Le cratère de 9 mètres de profondeur, noirci par les flammes, raconte à lui seul toute la violence des frappes aériennes. Le 10 septembre, en pleine nuit, l’armée israélienne a bombardé le camp d’Al-Mawasi, dans le sud de la bande de Gaza, pourtant désigné comme zone humanitaire. Depuis la riposte israélienne aux massacres du 7 octobre 2023 par le Hamas, ce coin exigu, collé à Khan Younès, accueille des centaines de milliers de déplacés. Pour justifier leurs tirs, les dirigeants israéliens ont assuré qu’un centre de commandement du Hamas était piloté depuis les tentes de ce village côtier.
Ce jour-là, quand elle arrive sur place depuis son appartement de Khan Younès, Ruwaida Amer, 30 ans, s’émeut face à l’ampleur du chaos. Carnet et stylo à la main, la journaliste du magazine en ligne israélo-palestinien + 972 commence par recueillir le témoignage de Fatima Al-Qadi, une mère de famille qui lui raconte, la voix tremblante, comment son fils de 3 ans est mort enseveli sous la terre après qu’une bombe a explosé et amputé ses deux autres enfants de 6 et 8 ans… « Je ne sais pas si nous pourrons un jour nous remettre de tout ça », glisse la jeune femme endeuillée à la reporter, elle-même émue aux larmes.
En un peu plus d’un an de guerre, quarante mille personnes environ, parmi lesquelles de nombreux civils et cent trente journalistes, ont été tuées dans la bande de Gaza. L’ouverture d’un second front par l’armée israélienne au Liban, fin septembre, écarte pour l’instant l’espoir d’un cessez-le-feu. « Grâce à notre travail, personne ne peut ignorer ce qui se passe dans la bande de Gaza », écrit Ruwaida Amer, par WhatsApp.

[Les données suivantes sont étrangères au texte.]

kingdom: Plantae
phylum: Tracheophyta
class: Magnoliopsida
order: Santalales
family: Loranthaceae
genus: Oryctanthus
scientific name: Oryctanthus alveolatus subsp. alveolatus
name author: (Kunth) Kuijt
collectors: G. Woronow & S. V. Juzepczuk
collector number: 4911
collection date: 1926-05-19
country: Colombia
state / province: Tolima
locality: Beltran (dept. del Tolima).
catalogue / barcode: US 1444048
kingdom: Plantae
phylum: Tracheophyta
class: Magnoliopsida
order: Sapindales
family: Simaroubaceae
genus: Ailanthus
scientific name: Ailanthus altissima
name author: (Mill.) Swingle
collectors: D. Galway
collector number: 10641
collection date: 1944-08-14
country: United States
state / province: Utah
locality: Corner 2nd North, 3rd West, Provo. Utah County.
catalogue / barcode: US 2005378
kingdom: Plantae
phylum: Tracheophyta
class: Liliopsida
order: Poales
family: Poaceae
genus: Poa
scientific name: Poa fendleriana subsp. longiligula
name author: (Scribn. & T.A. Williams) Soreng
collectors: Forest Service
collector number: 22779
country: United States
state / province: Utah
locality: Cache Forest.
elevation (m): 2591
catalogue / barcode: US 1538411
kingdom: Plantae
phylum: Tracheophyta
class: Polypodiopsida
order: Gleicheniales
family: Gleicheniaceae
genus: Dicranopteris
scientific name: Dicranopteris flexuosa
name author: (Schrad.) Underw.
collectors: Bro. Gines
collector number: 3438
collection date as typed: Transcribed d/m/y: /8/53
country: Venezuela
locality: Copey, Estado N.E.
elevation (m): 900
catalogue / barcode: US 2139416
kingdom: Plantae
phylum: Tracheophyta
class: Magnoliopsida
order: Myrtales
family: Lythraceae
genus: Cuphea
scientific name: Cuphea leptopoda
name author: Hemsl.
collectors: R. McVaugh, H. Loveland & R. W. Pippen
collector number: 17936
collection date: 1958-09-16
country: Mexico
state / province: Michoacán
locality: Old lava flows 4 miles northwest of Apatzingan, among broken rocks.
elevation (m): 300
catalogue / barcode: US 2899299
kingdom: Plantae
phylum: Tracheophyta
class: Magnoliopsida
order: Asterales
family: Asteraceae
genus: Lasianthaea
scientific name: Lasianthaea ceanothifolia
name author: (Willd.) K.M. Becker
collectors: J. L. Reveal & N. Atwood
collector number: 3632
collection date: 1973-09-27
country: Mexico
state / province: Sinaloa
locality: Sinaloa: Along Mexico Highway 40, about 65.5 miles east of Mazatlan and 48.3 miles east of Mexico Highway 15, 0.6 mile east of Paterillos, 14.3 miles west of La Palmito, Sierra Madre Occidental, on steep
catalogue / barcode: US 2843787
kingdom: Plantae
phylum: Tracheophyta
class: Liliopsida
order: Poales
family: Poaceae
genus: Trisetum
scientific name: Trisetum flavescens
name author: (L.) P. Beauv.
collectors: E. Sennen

Ancienne enseignante dans une école primaire de Khan Younès, Ruwaida Amer avait déjà l’habitude de produire, pour des agences de presse comme Euronews, de courtes vidéos en anglais sur de jeunes Gazaouis, membres d’un club de surf local ou d’un des rares groupes de rock de la ville. En octobre 2023, choquée par les milliers de victimes des bombardements israéliens, elle a proposé des reportages au site d’information indépendant + 972. Depuis, elle enchaîne les interviews de blessés et de familles de victimes, malgré les crises de larmes et les moments de découragement qui la rattrapent.
Les reporters de + 972 donnent une voix aux Palestiniens touchés par cette guerre brutale. Avec l’équipe d’Al-Jazira et quelques reporters indépendants, ils font partie des rares journalistes à travailler dans le territoire enclavé, dont le gouvernement israélien interdit l’accès aux médias internationaux. Créé en 2010 avec un statut d’organisation à but non lucratif, le quotidien numérique publie ses reportages sur deux sites distincts : en hébreu sur Local Call (« appel local ») et en anglais sous le nom de + 972. Un nombre en référence à l’indicatif téléphonique partagé entre Israël et la Palestine.